What is being asked
A faithful copy of the data is the goal; set it down exactly, without the images.

[Text-based design files]
>>>
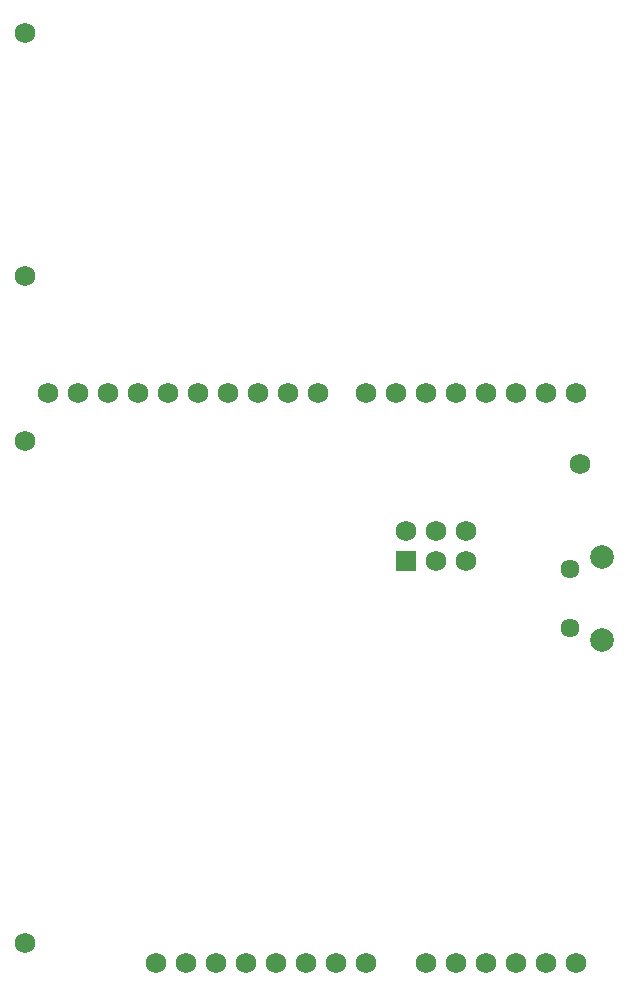
<source format=gbs>
G04*
G04 #@! TF.GenerationSoftware,Altium Limited,Altium Designer,18.1.7 (191)*
G04*
G04 Layer_Color=16711935*
%FSLAX25Y25*%
%MOIN*%
G70*
G01*
G75*
%ADD46C,0.06800*%
%ADD47R,0.06800X0.06800*%
%ADD48C,0.06343*%
%ADD49C,0.07887*%
D46*
X15748Y238189D02*
D03*
Y318898D02*
D03*
X200787Y175197D02*
D03*
X15748Y183071D02*
D03*
Y15748D02*
D03*
X129331Y9016D02*
D03*
X119331D02*
D03*
X109331D02*
D03*
X99331D02*
D03*
X89331D02*
D03*
X79331D02*
D03*
X69331D02*
D03*
X59331D02*
D03*
X129331Y199016D02*
D03*
X139331D02*
D03*
X149331D02*
D03*
X159331D02*
D03*
X169331D02*
D03*
X179331D02*
D03*
X189331D02*
D03*
X199331D02*
D03*
X113331D02*
D03*
X103331D02*
D03*
X93331D02*
D03*
X83331D02*
D03*
X73331D02*
D03*
X63331D02*
D03*
X53331D02*
D03*
X43331D02*
D03*
X33331D02*
D03*
X23331D02*
D03*
X149331Y9016D02*
D03*
X159331D02*
D03*
X169331D02*
D03*
X179331D02*
D03*
X189331D02*
D03*
X199331D02*
D03*
X142831Y153016D02*
D03*
X152831Y143016D02*
D03*
Y153016D02*
D03*
X162831Y143016D02*
D03*
Y153016D02*
D03*
D47*
X142831Y143016D02*
D03*
D48*
X197301Y120632D02*
D03*
Y140317D02*
D03*
D49*
X207931Y116695D02*
D03*
Y144254D02*
D03*
M02*

</source>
<<<
Completed exercise
<source format=gbs>
G04*
G04 #@! TF.GenerationSoftware,Altium Limited,Altium Designer,18.1.7 (191)*
G04*
G04 Layer_Color=16711935*
%FSLAX25Y25*%
%MOIN*%
G70*
G01*
G75*
%ADD46C,0.06800*%
%ADD47R,0.06800X0.06800*%
%ADD48C,0.06343*%
%ADD49C,0.07887*%
D46*
X15748Y238189D02*
D03*
Y318898D02*
D03*
X200787Y175197D02*
D03*
X15748Y183071D02*
D03*
Y15748D02*
D03*
X129331Y9016D02*
D03*
X119331D02*
D03*
X109331D02*
D03*
X99331D02*
D03*
X89331D02*
D03*
X79331D02*
D03*
X69331D02*
D03*
X59331D02*
D03*
X129331Y199016D02*
D03*
X139331D02*
D03*
X149331D02*
D03*
X159331D02*
D03*
X169331D02*
D03*
X179331D02*
D03*
X189331D02*
D03*
X199331D02*
D03*
X113331D02*
D03*
X103331D02*
D03*
X93331D02*
D03*
X83331D02*
D03*
X73331D02*
D03*
X63331D02*
D03*
X53331D02*
D03*
X43331D02*
D03*
X33331D02*
D03*
X23331D02*
D03*
X149331Y9016D02*
D03*
X159331D02*
D03*
X169331D02*
D03*
X179331D02*
D03*
X189331D02*
D03*
X199331D02*
D03*
X142831Y153016D02*
D03*
X152831Y143016D02*
D03*
Y153016D02*
D03*
X162831Y143016D02*
D03*
Y153016D02*
D03*
D47*
X142831Y143016D02*
D03*
D48*
X197301Y120632D02*
D03*
Y140317D02*
D03*
D49*
X207931Y116695D02*
D03*
Y144254D02*
D03*
M02*

</source>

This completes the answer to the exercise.